Gathering more than 120 representatives and leaders of churches and ecumenical institutions coming from various Christian traditions and from 20 countries in the global regions of Africa, Asia-Pacific, Europe, North and South America, the forum was organized by the Presbyterian Church of Korea (PCK) and the Presbyterian Church in the Republic of Korea (PROK).
Both the PCK and the PROK are member churches of the World Council of Churches (WCC). Dr Agnes Abuom, moderator of the WCC Central Committee, was among those who participated in the forum.
The forum responded to issues of faith, ethics, justice, people’s security, reconciliation and a peaceful reunification of the Korean Peninsula. A strong message from the forum, issued on 12 September, stated: “The division of the Korean Peninsula and its human costs contradict God’s will for the fullness of life. It is a sin against God and humanity. The Church is called to transform itself and to engage in healing and reconciliation. However, without resolution of the Cold War hatred and enmities, including among Christians, the Church cannot contribute to peace with justice.”
The forum participants noted that the atmosphere of the Korean peninsula remains volatile. “Skirmishes continue to flare and provocative military exercises continue to generate widespread concerns and tension in a region that is particularly at risk by the preponderance of nuclear power and arms. Indeed, the division serves as a tripwire that threatens to engulf the Korean Peninsula and the region in a major conflagration. Peoples in Northeast Asia are longing for peace with justice; Korean reunification is an essential step in this process,” read the message.
“We take seriously the issues that affect the well-being of people who bear the brunt of the stranglehold of Empire—systems of military, political, economic domination which threaten peace in Northeast Asia and globally,” the forum participants stressed.
Forum participants actively committed themselves to involve their churches and ecumenical bodies in continuing initiatives for healing, justice, reconciliation and peace in Northeast Asia, and to the reunification of North and South Korea.
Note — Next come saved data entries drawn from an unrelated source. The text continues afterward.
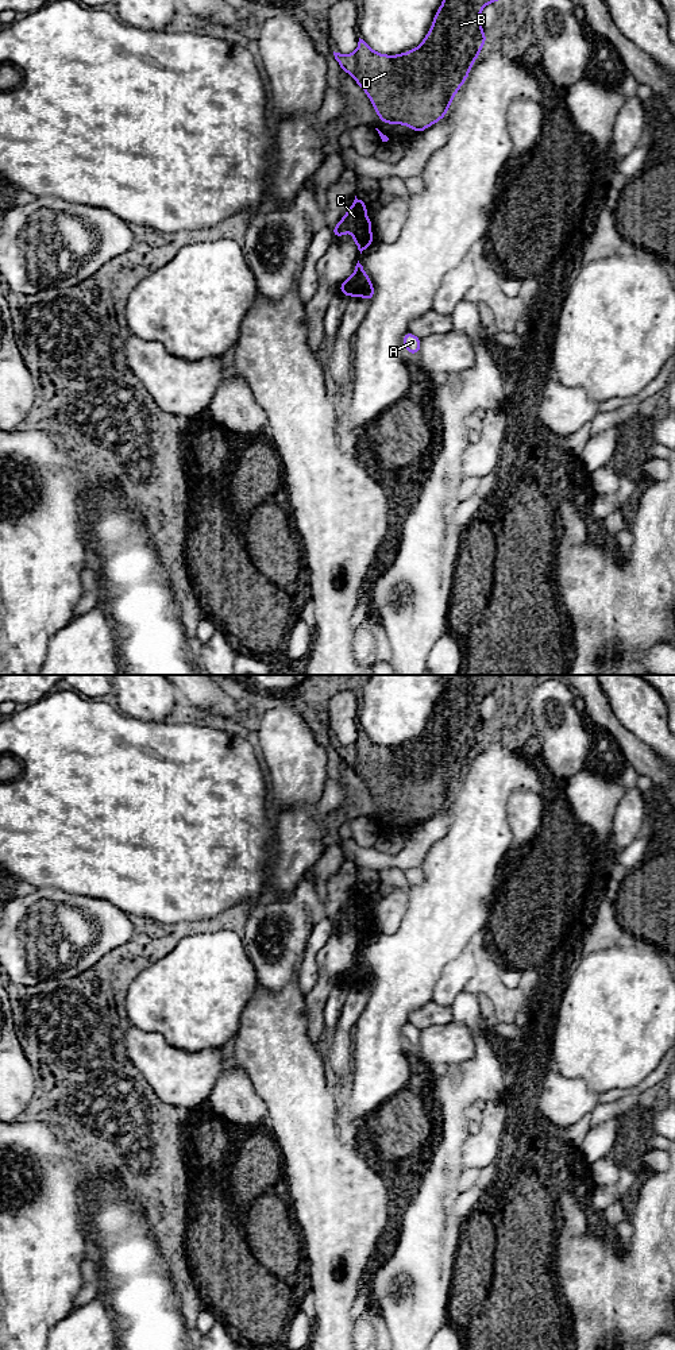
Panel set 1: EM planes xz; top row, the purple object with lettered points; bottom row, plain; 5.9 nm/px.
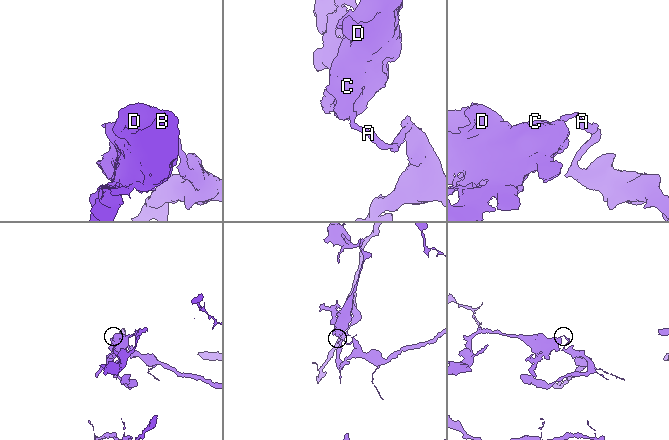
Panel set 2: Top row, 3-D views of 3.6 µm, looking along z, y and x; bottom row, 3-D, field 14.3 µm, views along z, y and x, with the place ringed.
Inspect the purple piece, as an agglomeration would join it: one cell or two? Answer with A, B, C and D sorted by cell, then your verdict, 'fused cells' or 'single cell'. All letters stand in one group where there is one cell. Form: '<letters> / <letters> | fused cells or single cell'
A / B C D | fused cells

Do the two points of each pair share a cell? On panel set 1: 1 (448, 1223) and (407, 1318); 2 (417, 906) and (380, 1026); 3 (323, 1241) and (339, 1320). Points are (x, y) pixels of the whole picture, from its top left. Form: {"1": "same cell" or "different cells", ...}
{"1": "same cell", "2": "same cell", "3": "same cell"}

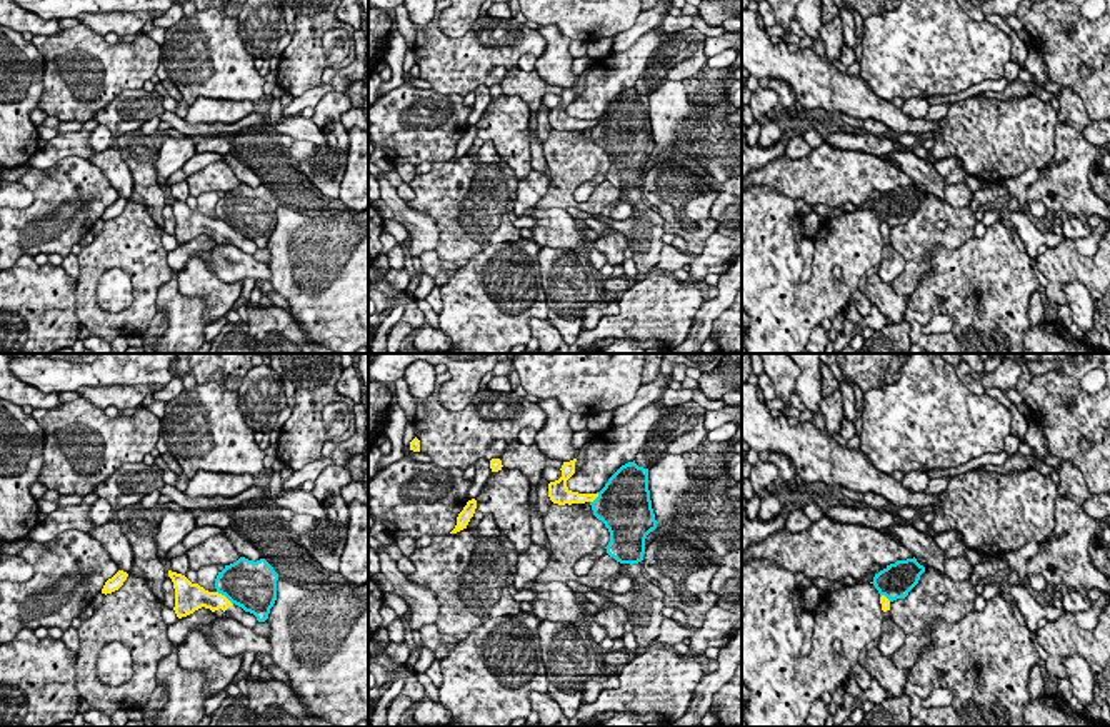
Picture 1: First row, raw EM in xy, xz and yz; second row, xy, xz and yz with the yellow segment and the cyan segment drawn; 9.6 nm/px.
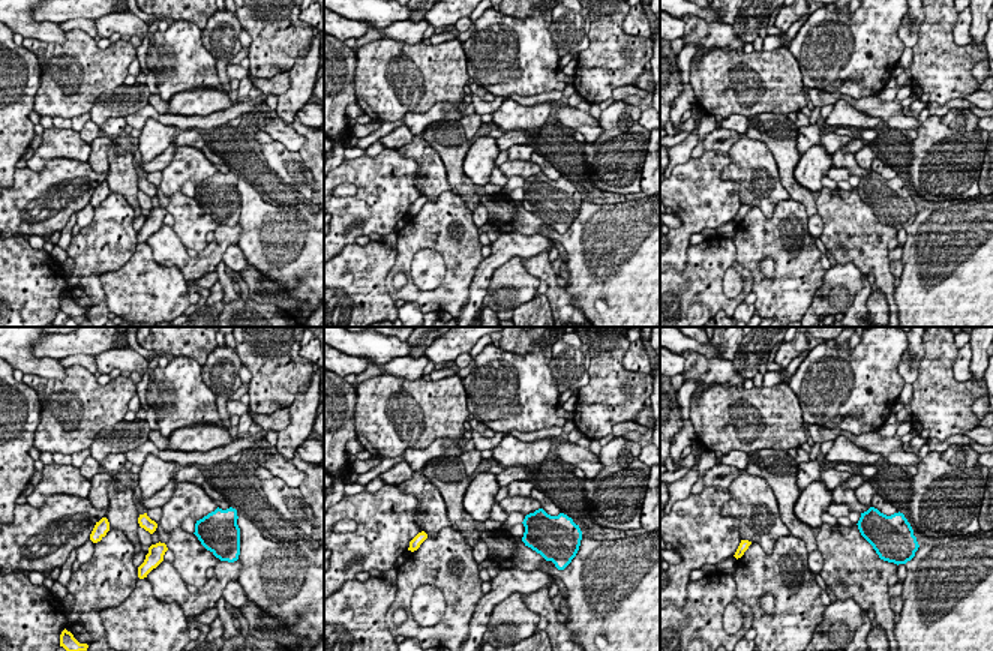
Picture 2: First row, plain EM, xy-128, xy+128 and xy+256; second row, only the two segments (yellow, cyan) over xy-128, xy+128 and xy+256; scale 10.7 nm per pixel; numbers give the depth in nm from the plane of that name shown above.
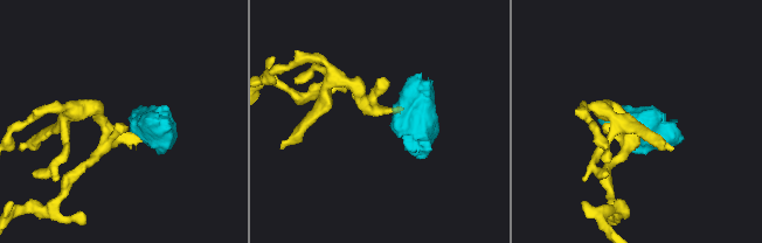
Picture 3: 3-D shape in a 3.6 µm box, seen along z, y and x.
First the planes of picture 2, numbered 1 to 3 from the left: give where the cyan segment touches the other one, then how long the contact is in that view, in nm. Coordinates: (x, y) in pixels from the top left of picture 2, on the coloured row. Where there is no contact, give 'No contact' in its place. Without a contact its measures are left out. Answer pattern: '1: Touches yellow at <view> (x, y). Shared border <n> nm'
1: No contact
2: No contact
3: No contact

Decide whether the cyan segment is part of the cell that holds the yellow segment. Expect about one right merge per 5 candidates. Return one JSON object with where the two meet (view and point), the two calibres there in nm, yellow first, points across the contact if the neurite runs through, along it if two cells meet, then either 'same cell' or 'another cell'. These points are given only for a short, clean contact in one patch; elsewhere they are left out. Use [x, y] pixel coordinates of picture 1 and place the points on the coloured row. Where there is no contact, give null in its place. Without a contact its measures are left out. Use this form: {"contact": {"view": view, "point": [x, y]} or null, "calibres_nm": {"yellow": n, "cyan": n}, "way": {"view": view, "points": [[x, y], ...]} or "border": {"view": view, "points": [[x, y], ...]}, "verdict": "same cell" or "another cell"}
{"contact": {"view": "xy", "point": [225, 597]}, "calibres_nm": {"yellow": 190, "cyan": 460}, "border": {"view": "xy", "points": [[217, 591], [232, 604]]}, "verdict": "another cell"}

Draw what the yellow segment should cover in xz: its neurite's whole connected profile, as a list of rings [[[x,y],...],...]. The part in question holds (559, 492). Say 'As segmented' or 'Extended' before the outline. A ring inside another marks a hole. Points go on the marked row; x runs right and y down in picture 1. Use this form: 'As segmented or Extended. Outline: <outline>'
As segmented. Outline: [[[577,459],[570,460],[570,462],[563,462],[562,465],[562,477],[555,482],[548,484],[548,497],[553,504],[558,505],[572,505],[572,504],[585,504],[585,502],[593,502],[598,494],[578,494],[578,492],[572,492],[567,487],[567,480],[575,474],[575,462]]]

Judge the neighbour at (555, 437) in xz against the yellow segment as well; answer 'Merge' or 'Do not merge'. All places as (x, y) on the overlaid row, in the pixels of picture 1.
Do not merge

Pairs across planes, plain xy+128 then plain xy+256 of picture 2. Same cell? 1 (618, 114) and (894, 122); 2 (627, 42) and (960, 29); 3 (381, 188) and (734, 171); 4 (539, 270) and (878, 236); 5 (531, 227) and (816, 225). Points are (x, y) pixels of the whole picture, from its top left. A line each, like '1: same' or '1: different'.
1: different
2: different
3: different
4: same
5: different

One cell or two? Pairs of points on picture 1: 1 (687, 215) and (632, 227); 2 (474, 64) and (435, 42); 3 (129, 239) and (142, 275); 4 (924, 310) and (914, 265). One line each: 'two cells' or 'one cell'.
1: two cells
2: one cell
3: one cell
4: two cells

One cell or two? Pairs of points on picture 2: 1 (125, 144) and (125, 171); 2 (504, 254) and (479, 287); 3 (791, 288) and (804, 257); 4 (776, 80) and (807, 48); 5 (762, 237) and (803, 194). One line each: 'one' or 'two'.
1: one
2: one
3: one
4: two
5: two

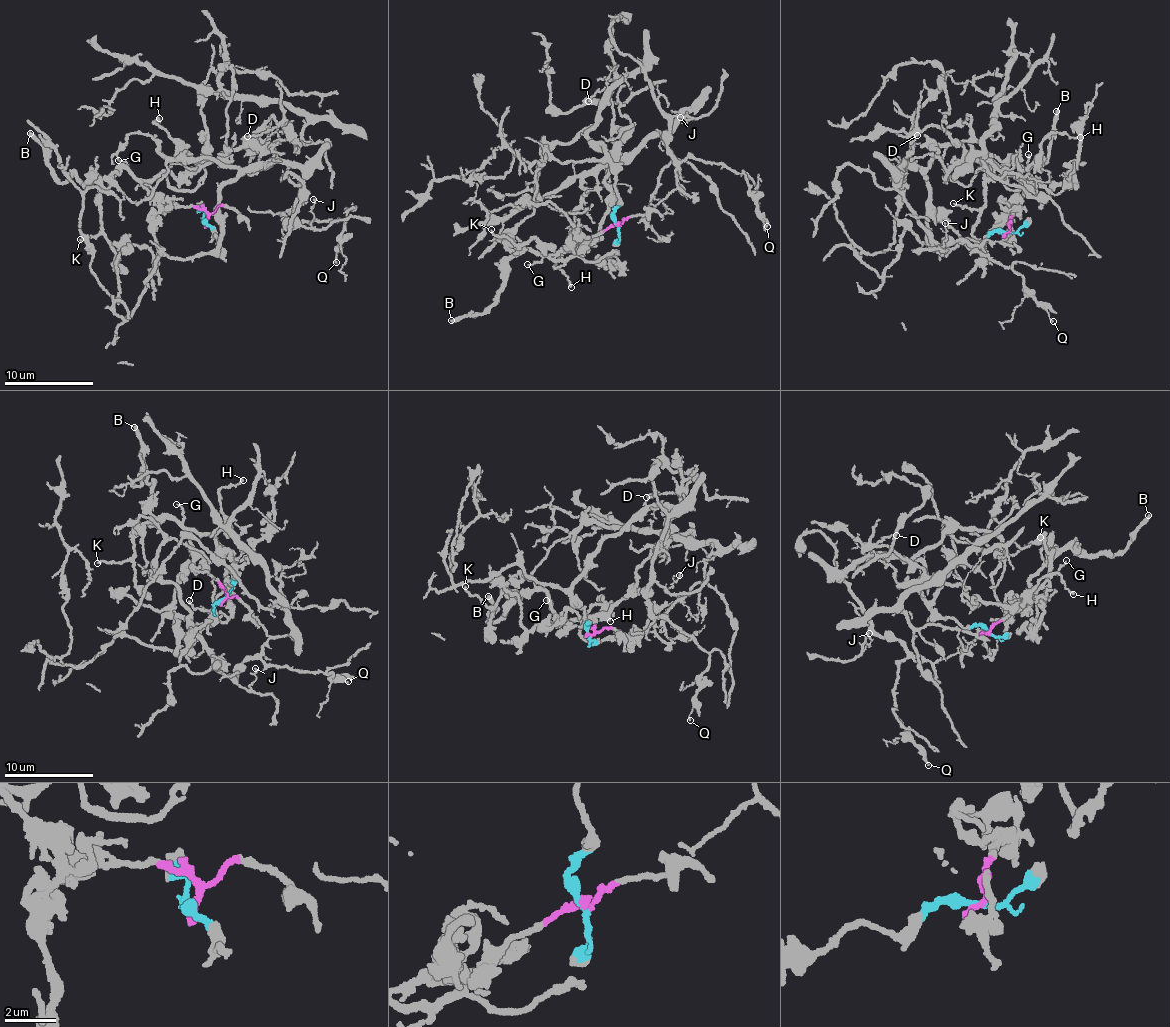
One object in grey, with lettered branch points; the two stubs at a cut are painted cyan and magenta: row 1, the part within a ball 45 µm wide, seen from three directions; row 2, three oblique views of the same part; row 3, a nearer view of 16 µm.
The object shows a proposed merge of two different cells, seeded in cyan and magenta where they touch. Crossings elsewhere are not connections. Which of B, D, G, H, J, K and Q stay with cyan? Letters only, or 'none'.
J, Q

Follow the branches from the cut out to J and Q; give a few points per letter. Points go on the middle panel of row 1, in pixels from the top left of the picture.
J: (617, 225), (613, 163), (607, 149), (586, 137), (611, 92), (643, 69), (660, 108), (680, 118)
Q: (617, 225), (613, 163), (586, 137), (615, 86), (643, 69), (667, 150), (741, 173), (766, 227)

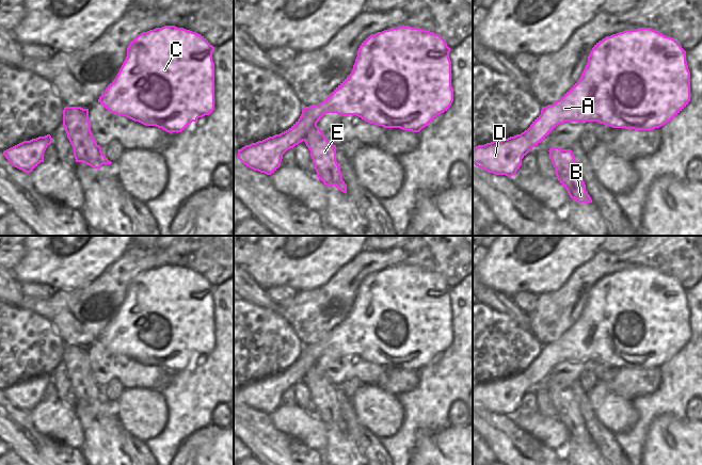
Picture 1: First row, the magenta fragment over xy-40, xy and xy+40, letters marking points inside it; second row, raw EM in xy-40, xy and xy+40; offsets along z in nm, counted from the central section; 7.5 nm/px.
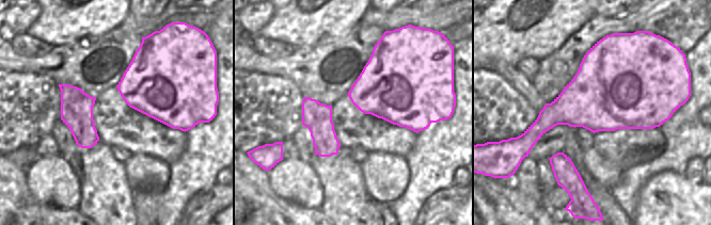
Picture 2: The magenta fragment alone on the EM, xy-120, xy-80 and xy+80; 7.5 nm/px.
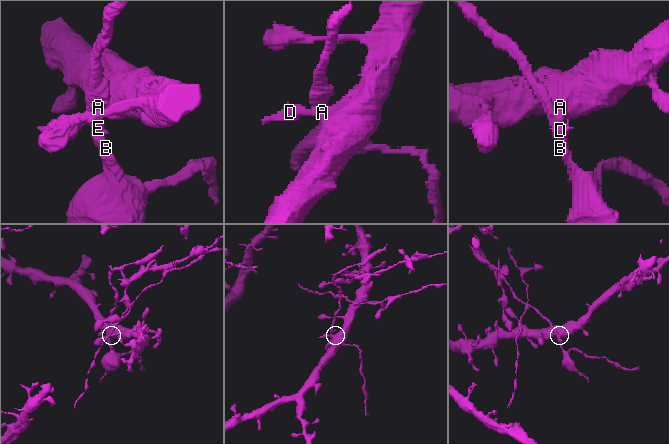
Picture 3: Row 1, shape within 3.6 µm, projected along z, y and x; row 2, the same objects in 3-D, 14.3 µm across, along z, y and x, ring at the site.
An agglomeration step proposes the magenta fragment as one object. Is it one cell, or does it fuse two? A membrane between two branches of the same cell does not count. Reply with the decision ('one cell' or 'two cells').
two cells

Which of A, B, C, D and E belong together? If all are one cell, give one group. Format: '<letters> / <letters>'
A C D / B E

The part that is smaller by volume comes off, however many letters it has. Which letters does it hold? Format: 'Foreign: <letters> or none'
Foreign: B, E

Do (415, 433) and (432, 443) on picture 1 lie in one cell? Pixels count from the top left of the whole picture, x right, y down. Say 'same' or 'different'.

Among their affirmations of these commitments were pledges to develop peace education and advocacy for peace and reunification; promote participation and leadership of women in justice and peace initiatives; support efforts to seek a final peace treaty that replaces the Armistice Agreement; and support ecumenical endeavours to contain nuclear power and arms. They also promised to encourage media to highlight peace issues in Northeast Asia.